WHAT YOU HAVE TO DO → In the piece on PILT and the Farm Bill, reproduce the passage from "Until recently, the" up to and including "the finish line.", switching "monstrosity" for "measure".

EXCERPT →
════════════════
PILT and the Farm Bill: Why Americans No Longer Trust Their Elected Officials

Jan 15, 2014

Christmas may have been last month, but the House of Representatives just jammed through a $1.111 trillion appropriations bill and it looks as if it's preparing to pass another trillion-dollar bill in the coming weeks in the form of the much-maligned food stamp and farm welfare bill. The two bills have much more in common than their trillion-dollar price tag, though. They are intimately connected by an obscure program known as Payment in Lieu of Taxes (PILT).

Although most Americans have never heard of PILT, it provides payments to counties that are suffocated by the massive amounts of federal land within their borders. Because the Federal estate is so huge and predominately in the western states, counties there are hamstrung in their ability to generate taxes and provide for basic services like firefighting and emergency medical services.

Why would a program like this be left out of an omnibus bill that provided over a trillion dollars for almost anything you could imagine? One can only wonder if this was intentional, compelling yet another group, Western lawmakers, to support the Farm Bill with the proverbial "offer you can't refuse."

Until recently, the Farm Bill has been regularly pushed through Congress by shackling the ever-growing food stamps program with big government farm subsidies. Unable to pull off business as usual last year, there appears to be an effort to coerce some Western lawmakers who might have otherwise opposed both the flawed farm policy and runaway food stamps provisions of the Farm Bill, to help drag a $1 trillion monstrosity across the finish line.
════════════════
INFORMATION GIVEN →
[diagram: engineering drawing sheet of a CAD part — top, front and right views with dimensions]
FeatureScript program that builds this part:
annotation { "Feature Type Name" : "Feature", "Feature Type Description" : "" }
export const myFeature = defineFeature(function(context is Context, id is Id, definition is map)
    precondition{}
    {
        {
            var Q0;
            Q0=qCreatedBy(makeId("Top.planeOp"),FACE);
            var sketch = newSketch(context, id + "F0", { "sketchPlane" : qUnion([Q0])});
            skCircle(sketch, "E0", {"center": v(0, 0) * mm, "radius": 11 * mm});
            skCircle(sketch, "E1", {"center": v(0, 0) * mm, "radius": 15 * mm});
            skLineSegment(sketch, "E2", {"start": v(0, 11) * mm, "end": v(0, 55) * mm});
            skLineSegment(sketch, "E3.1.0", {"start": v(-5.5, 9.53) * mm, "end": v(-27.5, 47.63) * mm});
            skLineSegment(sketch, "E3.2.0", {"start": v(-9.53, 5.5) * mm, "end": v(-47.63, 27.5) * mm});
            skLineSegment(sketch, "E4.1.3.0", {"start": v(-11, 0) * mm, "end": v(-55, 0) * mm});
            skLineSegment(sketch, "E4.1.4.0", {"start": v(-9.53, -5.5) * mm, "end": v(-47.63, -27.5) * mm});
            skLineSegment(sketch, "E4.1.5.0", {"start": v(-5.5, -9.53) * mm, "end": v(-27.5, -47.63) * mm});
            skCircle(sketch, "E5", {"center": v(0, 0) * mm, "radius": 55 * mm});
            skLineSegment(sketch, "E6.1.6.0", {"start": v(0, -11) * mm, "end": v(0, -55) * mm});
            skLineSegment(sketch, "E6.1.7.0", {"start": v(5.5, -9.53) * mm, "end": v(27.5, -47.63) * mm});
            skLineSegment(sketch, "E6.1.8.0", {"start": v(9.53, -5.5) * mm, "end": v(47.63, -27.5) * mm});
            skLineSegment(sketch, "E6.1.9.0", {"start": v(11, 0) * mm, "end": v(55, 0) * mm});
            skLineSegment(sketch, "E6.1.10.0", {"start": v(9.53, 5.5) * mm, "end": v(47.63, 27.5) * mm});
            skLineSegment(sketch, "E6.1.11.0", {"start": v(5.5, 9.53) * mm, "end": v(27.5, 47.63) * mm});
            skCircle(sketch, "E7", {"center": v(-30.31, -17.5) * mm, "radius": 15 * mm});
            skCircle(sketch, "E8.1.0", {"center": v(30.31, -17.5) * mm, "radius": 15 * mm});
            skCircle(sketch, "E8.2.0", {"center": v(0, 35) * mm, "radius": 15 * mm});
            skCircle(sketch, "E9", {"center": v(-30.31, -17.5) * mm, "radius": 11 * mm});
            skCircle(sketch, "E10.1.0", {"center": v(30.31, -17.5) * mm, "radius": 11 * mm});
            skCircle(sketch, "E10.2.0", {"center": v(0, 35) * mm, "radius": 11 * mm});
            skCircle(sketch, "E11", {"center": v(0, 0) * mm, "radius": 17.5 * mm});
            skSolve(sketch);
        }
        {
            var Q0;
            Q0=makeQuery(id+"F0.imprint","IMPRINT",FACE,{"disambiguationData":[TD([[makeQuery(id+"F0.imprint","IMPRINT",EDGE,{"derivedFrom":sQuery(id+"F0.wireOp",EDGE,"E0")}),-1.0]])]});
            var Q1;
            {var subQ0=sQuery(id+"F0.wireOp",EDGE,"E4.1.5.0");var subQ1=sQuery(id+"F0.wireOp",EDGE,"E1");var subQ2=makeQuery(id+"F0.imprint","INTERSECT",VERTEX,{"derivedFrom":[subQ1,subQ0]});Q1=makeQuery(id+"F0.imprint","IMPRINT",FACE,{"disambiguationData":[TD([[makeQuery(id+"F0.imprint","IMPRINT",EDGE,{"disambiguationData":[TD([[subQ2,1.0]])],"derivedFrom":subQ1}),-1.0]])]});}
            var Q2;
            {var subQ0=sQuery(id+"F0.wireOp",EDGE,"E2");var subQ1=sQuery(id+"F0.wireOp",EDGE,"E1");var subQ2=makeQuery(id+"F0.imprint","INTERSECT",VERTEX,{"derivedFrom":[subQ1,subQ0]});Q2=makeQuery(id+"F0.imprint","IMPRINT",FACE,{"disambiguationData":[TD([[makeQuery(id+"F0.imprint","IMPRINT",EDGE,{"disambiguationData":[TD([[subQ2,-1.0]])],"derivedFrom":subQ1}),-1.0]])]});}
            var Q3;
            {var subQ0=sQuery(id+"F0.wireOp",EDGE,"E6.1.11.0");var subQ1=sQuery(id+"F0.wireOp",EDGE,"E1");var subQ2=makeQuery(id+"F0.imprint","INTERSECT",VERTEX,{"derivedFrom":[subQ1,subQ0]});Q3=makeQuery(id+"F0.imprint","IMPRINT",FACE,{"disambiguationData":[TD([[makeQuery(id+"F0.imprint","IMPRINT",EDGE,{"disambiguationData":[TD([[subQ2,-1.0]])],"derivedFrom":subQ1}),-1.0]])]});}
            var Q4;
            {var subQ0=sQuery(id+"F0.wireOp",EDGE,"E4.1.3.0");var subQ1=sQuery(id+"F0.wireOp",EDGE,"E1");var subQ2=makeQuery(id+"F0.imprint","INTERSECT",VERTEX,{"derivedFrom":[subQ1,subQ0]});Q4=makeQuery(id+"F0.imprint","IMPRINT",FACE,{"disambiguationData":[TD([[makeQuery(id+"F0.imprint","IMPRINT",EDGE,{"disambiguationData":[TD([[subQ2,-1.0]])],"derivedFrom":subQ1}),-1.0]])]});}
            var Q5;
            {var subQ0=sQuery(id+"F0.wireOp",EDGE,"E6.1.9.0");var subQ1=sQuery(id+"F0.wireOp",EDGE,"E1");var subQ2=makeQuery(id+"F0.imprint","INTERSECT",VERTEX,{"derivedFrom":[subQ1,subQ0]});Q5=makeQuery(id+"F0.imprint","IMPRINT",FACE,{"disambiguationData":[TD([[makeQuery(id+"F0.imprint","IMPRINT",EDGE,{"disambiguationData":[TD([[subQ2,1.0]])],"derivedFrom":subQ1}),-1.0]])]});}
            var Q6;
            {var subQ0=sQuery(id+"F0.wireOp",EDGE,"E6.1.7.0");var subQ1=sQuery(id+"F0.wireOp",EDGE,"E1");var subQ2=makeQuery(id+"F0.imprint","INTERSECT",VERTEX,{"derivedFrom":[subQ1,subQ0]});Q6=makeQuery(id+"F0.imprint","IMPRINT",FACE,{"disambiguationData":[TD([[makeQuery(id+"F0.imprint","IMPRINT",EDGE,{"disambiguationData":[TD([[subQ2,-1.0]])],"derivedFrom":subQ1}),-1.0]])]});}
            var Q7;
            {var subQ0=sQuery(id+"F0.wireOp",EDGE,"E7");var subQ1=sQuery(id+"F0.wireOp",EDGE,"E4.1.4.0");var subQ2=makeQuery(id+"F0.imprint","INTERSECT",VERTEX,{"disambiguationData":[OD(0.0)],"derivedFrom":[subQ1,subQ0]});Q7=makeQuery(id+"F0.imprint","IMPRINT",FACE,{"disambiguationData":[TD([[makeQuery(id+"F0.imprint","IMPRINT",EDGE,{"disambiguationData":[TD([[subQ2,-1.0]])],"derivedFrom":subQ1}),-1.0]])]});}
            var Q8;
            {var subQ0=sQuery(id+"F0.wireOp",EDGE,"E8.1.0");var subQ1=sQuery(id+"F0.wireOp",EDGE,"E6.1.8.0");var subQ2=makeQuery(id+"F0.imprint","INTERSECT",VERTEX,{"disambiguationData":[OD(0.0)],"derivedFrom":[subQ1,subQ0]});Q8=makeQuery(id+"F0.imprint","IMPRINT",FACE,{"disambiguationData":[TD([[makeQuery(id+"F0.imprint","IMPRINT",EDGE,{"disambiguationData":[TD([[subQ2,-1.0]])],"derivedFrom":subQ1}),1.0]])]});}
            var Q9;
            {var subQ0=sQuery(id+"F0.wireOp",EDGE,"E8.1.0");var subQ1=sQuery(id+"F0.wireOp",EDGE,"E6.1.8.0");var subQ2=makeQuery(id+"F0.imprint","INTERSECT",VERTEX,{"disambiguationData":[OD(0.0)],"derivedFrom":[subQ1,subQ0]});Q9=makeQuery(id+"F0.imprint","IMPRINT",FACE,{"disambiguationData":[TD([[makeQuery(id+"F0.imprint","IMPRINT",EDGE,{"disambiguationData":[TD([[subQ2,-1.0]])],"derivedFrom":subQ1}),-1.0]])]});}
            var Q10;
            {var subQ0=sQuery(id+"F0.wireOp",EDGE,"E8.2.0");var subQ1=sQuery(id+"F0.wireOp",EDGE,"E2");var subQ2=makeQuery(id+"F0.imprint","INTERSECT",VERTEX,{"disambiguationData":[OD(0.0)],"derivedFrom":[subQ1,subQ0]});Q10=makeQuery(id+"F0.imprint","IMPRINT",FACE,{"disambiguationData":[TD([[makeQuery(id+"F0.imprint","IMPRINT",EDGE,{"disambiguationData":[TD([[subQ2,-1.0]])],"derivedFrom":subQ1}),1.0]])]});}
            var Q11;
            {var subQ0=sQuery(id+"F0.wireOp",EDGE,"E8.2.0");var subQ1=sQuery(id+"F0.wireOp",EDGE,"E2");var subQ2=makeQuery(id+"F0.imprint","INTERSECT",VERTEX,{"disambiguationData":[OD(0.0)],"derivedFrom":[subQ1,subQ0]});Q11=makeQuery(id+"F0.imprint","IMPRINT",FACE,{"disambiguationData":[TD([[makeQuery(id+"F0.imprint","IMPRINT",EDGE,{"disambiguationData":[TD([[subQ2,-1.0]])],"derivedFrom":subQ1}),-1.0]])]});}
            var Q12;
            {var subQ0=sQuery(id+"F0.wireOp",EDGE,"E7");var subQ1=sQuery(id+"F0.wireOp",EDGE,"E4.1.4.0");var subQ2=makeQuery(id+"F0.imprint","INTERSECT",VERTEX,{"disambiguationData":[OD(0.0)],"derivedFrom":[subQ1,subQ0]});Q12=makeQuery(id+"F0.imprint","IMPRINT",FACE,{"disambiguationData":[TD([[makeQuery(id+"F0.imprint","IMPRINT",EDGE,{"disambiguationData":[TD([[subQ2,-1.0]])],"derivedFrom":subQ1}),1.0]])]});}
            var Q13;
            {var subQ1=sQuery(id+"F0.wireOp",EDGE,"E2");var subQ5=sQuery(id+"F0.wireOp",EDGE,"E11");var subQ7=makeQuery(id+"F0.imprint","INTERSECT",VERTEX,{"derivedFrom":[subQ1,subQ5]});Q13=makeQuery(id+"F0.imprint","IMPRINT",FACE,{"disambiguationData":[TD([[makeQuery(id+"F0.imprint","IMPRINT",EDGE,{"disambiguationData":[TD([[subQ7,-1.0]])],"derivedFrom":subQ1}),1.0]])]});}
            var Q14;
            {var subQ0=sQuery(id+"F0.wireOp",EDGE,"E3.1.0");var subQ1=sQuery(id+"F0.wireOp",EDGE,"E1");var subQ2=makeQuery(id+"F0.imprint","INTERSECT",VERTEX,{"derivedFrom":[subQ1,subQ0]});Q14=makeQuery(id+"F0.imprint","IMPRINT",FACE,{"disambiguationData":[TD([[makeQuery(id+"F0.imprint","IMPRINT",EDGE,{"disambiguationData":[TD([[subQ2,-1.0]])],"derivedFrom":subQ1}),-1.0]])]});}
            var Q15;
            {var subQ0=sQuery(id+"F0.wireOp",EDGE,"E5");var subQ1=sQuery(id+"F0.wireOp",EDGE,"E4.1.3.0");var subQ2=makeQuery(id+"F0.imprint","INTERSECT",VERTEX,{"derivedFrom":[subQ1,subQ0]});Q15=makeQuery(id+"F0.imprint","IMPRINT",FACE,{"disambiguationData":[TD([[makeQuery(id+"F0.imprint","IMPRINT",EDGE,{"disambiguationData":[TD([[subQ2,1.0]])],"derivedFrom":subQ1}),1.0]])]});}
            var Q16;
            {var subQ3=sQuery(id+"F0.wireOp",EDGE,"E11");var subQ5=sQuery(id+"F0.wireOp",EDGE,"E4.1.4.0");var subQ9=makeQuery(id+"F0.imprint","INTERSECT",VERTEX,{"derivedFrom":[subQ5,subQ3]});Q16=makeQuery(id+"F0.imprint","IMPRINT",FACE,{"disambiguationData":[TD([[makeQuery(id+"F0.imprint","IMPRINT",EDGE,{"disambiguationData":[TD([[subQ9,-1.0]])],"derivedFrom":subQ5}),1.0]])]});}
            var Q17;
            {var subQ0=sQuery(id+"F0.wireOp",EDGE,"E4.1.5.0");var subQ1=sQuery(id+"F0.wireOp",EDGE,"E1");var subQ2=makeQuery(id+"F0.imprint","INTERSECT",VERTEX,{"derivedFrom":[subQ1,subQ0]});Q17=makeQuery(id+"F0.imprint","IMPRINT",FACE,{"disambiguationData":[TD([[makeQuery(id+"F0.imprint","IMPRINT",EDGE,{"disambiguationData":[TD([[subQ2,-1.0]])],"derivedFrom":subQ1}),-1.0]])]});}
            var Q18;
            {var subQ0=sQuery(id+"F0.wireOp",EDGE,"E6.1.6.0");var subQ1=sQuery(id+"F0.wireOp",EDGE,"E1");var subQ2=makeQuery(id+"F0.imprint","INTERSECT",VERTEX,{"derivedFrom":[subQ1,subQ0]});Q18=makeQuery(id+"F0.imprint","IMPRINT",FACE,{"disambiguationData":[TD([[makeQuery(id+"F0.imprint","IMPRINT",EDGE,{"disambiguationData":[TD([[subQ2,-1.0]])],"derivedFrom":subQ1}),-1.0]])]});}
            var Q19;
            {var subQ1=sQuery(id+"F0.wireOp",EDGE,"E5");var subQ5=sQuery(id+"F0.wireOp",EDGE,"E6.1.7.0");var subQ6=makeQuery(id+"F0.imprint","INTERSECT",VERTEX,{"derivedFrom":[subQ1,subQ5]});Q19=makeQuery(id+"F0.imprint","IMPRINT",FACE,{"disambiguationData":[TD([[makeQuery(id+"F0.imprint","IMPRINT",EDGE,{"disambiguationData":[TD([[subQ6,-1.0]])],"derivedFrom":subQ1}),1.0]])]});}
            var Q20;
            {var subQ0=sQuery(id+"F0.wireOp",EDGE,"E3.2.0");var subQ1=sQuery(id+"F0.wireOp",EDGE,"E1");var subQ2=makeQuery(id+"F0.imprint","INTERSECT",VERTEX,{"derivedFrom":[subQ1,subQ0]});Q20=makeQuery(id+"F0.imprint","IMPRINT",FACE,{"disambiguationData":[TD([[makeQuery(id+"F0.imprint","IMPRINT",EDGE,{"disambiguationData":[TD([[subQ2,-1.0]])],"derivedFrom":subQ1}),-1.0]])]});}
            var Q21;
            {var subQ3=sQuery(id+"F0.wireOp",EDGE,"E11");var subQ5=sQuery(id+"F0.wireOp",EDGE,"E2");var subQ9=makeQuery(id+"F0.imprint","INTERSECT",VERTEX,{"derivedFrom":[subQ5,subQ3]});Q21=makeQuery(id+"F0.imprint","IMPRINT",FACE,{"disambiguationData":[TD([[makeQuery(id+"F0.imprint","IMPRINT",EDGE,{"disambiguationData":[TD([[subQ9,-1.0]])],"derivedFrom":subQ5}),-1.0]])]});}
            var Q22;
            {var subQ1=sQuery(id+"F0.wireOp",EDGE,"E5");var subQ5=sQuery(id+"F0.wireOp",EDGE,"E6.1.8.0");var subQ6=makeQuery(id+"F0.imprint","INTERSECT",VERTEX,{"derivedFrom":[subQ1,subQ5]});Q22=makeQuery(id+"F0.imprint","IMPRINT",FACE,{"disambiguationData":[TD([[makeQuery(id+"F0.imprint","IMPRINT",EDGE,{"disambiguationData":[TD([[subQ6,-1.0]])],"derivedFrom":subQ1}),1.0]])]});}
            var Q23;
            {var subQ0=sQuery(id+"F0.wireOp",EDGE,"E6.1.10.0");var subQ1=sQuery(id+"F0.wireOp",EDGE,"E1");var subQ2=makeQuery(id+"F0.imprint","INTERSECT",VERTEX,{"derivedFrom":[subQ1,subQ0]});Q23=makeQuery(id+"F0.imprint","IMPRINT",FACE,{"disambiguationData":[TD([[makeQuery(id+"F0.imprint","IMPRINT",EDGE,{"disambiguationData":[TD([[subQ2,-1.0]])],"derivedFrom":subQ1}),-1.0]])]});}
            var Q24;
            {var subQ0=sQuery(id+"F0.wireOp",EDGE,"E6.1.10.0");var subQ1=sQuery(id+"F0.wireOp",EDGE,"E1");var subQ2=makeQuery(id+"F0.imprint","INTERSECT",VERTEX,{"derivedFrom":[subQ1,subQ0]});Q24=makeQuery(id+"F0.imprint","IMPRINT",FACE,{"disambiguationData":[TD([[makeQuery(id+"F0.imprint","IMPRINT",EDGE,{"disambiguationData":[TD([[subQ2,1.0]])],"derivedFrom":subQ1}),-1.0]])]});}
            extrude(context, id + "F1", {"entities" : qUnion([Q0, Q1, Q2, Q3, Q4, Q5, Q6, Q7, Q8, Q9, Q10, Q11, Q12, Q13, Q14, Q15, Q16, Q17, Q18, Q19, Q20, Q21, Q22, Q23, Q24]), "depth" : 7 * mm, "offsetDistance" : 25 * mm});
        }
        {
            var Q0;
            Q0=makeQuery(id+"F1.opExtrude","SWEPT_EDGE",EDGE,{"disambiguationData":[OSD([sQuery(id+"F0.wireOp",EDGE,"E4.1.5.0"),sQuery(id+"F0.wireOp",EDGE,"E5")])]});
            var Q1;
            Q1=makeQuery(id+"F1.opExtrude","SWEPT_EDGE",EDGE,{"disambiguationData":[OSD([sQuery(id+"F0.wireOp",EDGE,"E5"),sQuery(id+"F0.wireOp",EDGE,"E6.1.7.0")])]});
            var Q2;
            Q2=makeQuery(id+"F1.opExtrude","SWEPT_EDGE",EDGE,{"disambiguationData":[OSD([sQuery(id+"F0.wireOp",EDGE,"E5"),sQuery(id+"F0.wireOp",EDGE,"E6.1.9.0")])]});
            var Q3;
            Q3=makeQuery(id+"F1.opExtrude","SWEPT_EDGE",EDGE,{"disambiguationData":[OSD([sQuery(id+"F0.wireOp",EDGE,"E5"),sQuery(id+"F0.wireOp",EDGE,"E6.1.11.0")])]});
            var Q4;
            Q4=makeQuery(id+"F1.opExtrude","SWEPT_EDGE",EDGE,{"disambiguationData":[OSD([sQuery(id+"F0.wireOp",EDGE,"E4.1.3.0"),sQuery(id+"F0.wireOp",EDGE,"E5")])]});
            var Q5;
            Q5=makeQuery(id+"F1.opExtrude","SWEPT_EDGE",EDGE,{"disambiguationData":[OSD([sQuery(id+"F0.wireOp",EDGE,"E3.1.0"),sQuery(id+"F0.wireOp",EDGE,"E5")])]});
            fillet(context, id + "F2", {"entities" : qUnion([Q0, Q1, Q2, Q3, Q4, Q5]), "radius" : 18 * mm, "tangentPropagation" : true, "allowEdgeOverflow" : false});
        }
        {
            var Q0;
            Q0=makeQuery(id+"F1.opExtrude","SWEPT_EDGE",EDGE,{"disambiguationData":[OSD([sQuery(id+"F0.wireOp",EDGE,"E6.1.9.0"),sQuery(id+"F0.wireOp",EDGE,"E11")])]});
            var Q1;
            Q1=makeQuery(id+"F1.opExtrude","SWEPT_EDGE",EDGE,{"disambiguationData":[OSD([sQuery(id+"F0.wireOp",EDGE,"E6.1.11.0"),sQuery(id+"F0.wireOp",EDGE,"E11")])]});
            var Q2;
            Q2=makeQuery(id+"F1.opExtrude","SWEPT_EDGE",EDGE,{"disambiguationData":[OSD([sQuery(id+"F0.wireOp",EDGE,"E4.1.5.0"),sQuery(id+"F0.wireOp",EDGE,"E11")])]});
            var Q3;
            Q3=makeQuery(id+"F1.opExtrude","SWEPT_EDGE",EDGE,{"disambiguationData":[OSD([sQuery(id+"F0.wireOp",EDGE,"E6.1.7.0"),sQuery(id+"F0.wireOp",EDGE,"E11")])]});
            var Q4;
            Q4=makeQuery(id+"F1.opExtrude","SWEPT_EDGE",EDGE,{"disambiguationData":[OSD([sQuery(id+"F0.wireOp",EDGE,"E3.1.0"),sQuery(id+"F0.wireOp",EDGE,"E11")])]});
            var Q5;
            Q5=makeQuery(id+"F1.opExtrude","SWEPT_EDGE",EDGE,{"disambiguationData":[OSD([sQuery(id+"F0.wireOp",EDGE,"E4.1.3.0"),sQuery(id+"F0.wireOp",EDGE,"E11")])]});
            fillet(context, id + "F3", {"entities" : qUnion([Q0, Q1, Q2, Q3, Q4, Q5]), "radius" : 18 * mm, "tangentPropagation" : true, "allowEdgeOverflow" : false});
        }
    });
════════════════
TASK ANSWER →
Until recently, the Farm Bill has been regularly pushed through Congress by shackling the ever-growing food stamps program with big government farm subsidies. Unable to pull off business as usual last year, there appears to be an effort to coerce some Western lawmakers who might have otherwise opposed both the flawed farm policy and runaway food stamps provisions of the Farm Bill, to help drag a $1 trillion measure across the finish line.